About a year later I got my first PC and internet access. I was discussing old arcade games with someone in a chat room and I mentioned how I wished [Super] Punch-Out was emulated so I could play it on my PC. A few minutes later he posted a link to two MAME ROMs, Super Punch-Out and Punch-Out. This was very exciting, but after downloading the ROMs, I had no idea what to do with them (I was still computer illiterate at that point). Fortunately, the guy who linked to the ROMs was not computer illiterate, and a short time later, I fired up Super Punch-Out on MAME, and was seeing and playing it again for the first time since 1988. This was beyond incredible.
So wanting to play this and the other MAME games that I liked on a real arcade monitor and with real arcade controls led me to this site (the main site, not the forums). Getting a real arcade machine still seemed like an unrealistic option to me, but interfacing MAME with real arcade controls and a real arcade monitor seemed to be feasible.
I probably would have ended up with a MAME cabinet if the games I was most interested in playing were "normal". The problem was; Super Punch-Out was far from normal.
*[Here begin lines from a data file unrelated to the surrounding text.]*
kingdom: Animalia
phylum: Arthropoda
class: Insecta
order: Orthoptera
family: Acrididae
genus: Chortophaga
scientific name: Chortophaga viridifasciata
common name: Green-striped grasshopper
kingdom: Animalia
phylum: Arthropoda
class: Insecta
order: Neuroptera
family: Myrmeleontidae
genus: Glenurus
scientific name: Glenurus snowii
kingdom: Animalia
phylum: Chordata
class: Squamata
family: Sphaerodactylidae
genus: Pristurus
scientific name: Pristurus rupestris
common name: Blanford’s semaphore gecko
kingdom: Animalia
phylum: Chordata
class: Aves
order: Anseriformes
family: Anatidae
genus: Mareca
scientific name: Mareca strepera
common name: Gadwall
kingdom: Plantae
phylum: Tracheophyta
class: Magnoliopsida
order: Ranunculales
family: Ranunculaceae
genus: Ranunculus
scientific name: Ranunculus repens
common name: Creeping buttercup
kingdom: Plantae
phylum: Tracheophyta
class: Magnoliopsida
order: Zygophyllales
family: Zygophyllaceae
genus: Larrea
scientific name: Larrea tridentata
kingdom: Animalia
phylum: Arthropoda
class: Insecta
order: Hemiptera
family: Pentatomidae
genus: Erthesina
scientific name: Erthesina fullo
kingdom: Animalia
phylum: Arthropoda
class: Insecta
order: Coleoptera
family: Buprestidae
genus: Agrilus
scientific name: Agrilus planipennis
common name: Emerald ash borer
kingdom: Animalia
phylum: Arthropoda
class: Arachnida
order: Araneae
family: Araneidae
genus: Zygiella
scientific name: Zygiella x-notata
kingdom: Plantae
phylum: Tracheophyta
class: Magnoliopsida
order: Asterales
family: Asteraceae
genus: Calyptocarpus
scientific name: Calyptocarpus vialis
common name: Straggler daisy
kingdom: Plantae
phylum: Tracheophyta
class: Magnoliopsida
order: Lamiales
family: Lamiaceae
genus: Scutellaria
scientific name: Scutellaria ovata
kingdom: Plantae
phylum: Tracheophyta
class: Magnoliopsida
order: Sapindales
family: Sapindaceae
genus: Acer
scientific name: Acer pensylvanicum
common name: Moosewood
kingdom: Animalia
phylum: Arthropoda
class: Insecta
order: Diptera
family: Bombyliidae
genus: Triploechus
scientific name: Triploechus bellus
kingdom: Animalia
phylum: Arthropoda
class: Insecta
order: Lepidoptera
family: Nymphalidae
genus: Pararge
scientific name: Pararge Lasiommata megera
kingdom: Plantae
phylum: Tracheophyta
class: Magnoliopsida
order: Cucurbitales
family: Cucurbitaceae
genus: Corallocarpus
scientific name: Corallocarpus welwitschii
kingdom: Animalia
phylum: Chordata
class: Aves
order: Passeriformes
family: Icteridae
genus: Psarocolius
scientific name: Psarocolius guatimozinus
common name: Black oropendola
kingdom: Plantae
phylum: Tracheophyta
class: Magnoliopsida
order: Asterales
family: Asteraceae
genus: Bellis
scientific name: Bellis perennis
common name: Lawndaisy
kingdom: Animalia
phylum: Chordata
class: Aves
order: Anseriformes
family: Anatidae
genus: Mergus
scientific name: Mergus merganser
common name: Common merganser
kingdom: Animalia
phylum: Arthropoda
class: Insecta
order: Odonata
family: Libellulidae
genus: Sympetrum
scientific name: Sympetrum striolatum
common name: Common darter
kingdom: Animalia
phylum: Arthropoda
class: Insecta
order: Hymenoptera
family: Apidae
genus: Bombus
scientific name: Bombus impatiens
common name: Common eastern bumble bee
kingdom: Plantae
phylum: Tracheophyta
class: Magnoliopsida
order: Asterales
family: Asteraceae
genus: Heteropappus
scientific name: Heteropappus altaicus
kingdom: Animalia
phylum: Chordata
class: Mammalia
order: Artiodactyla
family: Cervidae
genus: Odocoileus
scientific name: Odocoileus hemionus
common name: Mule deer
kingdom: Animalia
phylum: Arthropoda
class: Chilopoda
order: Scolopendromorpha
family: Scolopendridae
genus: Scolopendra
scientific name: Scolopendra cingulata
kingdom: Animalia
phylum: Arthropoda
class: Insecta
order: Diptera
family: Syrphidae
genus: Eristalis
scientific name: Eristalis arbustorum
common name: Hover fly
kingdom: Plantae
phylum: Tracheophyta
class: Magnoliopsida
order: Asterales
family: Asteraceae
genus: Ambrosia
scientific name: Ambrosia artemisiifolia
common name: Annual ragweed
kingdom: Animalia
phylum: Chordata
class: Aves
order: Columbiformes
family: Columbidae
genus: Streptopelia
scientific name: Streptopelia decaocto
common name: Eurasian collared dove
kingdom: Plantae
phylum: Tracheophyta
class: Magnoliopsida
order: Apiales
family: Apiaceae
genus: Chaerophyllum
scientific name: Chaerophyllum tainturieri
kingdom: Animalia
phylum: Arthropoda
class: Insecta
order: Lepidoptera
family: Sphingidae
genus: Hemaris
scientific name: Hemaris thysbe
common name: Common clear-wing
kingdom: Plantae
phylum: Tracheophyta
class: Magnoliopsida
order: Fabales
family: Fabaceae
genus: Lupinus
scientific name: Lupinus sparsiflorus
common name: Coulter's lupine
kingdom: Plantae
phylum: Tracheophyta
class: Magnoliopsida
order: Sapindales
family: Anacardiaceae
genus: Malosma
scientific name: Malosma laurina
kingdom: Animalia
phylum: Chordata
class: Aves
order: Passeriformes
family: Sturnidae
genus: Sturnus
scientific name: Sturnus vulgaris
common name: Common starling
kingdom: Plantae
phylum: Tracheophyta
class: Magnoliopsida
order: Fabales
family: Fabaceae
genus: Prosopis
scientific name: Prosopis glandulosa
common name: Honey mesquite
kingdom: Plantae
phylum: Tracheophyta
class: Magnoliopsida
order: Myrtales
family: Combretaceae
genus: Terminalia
It had two monitors and an unusual 5-way joystick (pull up to duck). Realizing that MAME wasn't going to be completely satisfactory for my favorite game, I started seriously looking for an actual PO machine. Someone on this forum posted a tip that an operator in PA had a stripped PO cabinet for $50 and gave me his phone number. From there it was a long frustrating process but eventually I had this in my living room:
shardian:
The thought of putting MAME in another cabinet makes me nauseous now. Seriously. I have 3 machines that run MAME, and I like them less and less every day. The Narc MAME will stay though because it is actually a nice setup cabinet wise, and appears like a dedicated machine. Most people that come over like it the best.
Originally I only appreciated the arcade cabinets, thinking that is what made them special. As long as the machine appeared stock, I didn't care what was in them. Over the last year, I have been growing an appreciation for the 'guts' of the machines. That comes from learning how they work and repairing them.